# Custom Tweater mounting



## Guest (Aug 13, 2002)

Anyone knows if a manufacturer made a replacement for the plastic piece in the window that would fit a tweater on my Sentra XE 1998?


----------



## G_Funk013 (Jul 9, 2002)

Are you talking about the sail panels on the front doors. I think you might just have to cut it yourself? I have the same question because i am planning on adding some tweater there too.


----------



## tosainu1 (Aug 15, 2002)

I wonder, can you get the ones from a G20 and make those fit? They fit on the pillar mount, and would look really clean....Maybe those would fit, i dont know, just an idea.....I cut mine into my doors and have hated that decision ever since....


----------



## 1CLNB14 (Apr 30, 2002)

We made our own out of fiberglass.

check it out...


----------



## G_Funk013 (Jul 9, 2002)

How did you make it?


----------



## 1CLNB14 (Apr 30, 2002)

A master mold was made with clay. It was sent out to be used to blow fiberglass molds.

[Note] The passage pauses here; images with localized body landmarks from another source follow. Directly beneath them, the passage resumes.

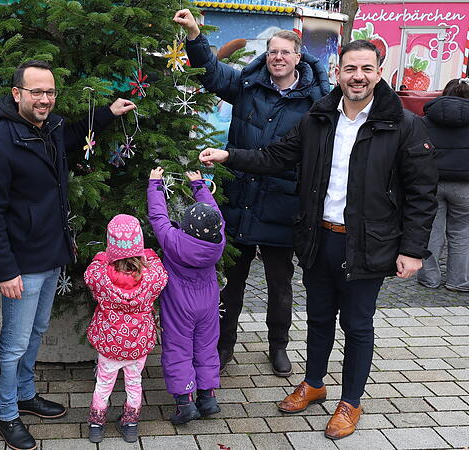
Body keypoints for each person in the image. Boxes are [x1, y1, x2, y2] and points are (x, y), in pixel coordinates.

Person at [199, 40, 437, 440]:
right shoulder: (319, 117)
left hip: (367, 242)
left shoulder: (402, 125)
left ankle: (351, 401)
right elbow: (277, 156)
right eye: (349, 69)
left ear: (379, 72)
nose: (357, 76)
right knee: (318, 318)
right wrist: (231, 157)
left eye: (365, 68)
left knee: (357, 324)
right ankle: (313, 383)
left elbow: (422, 192)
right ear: (337, 72)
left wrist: (412, 250)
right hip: (318, 237)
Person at [0, 60, 136, 450]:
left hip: (51, 256)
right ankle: (7, 413)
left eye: (49, 92)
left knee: (36, 332)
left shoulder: (50, 129)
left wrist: (107, 114)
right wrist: (5, 269)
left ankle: (26, 394)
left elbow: (77, 133)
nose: (45, 99)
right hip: (21, 265)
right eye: (36, 92)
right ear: (17, 95)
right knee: (13, 343)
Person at [173, 9, 331, 377]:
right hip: (240, 198)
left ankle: (278, 345)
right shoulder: (247, 84)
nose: (278, 57)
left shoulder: (315, 101)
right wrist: (196, 34)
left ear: (298, 57)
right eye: (273, 51)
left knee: (280, 284)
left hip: (282, 201)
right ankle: (224, 343)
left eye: (285, 52)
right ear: (267, 54)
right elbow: (211, 74)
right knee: (232, 280)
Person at [147, 167, 227, 425]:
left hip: (179, 305)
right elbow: (217, 214)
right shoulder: (218, 240)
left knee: (178, 349)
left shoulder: (173, 240)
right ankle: (207, 398)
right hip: (208, 302)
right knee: (206, 347)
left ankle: (185, 403)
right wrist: (200, 186)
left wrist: (155, 185)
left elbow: (158, 216)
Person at [84, 214, 168, 444]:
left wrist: (104, 257)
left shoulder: (101, 276)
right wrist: (147, 254)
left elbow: (90, 272)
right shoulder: (151, 276)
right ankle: (130, 424)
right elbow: (162, 273)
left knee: (103, 382)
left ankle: (96, 425)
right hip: (137, 344)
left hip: (110, 343)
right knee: (134, 382)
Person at [416, 78, 469, 292]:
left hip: (431, 183)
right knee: (462, 232)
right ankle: (459, 281)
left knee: (430, 230)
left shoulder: (425, 119)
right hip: (465, 186)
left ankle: (429, 278)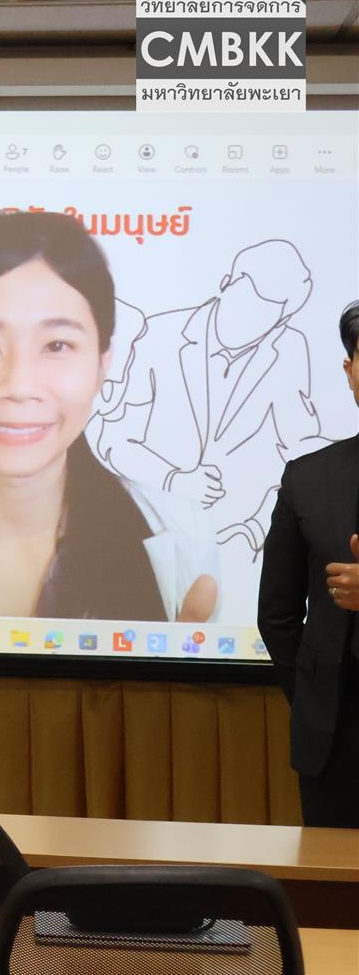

We still had to cut and shape them to fit.


----------



## Guest (Aug 16, 2002)

*thanks*

Yeah, the fiberglass thing would be a good idea but still i don't know which solution gives a better look...and keeps the car "stock". I was wondering if could just buy the panels just to make sure that if i sell my baby someday i could just put the old panels and the original sound system back in their place. So if anyone knows where i can get the parts i need heed me back fellas.

Thanks a lot


----------



## Guest (Aug 17, 2002)

*Another mounting problem*

I guess i just can't buy stuff that fits into my car  
Now i have to fit 6 X 9 speakers in the rear 6 " holes and i'd like to know if anyone did that without cutting through the metal but i guess i'll have to anyway 

Thanks


----------



## sethwas (Apr 30, 2002)

Hey,
I had my tweets mounted at the sail panels, and I don't reccomend it for sound quality. Sure the highs will come in awesome and the sound is right there, but, your woofers are down by your ankles and the imaging is all wrong. Even if you cranck up the bass, your ears will be biased by all the highs which are right there. You will always think that you don't have enough bass (even if you don't anyway) even though your car is vibrating apart.
From what I've read, the tweeter shouldn't be more than 6 inches from the woofer. So what I did is mounted them in the doorpanel near the armrest/window switch panel which is near my knees. When I get the car next week I'll tell you if it sounds better (or more natural) with this supposedly 'better' location.

Seth


----------



## G_Funk013 (Jul 9, 2002)

Good stuff Seth.

Keep us posted on it.


----------



## samo (Apr 30, 2002)

*If you're really feeling adventurous...*

You could try fiberglass kick panels. They're a pain to make, but the imaging is _fantastic_. Sean's sail pods sound pretty darn good too.


----------



## trace (Sep 5, 2002)

I second the notion that the tweeter will be overwhelming if seperated too far. If you really want to put them where you want you will need a good electronic crossover(not the usually sub-par ones that come with most component kits) and fine tune with that


----------



## sethwas (Apr 30, 2002)

Hey,
So I got my car back with the new tweeter location (yes I didn't do it myself, yes I hate 'allowing' others to touch my car, but I was out of the country at the time and it had to be done by someone other than me). 
So the sound is much better. I highly reccomend the knee height mounting position. Yes you need to cut the door, but it is worth it. The shape of the door adds a neat 'stereo' imaging factor that 'hides' the location of the tweeter. Some find this horrible, others like it. I like it since it adds a more ambuient feel to the system. Now when I crank it up, the sound is just clean and clear, with no high or low bias. (The tweets are tilted up slightly, not aiming at my knees. Sort of at a place in front of the center rear view mirror.)

Seth


----------



## scrappy (Jun 30, 2002)

I mounted mine around 8 inches straight up from the stock speaker location sounds good and looks good too


----------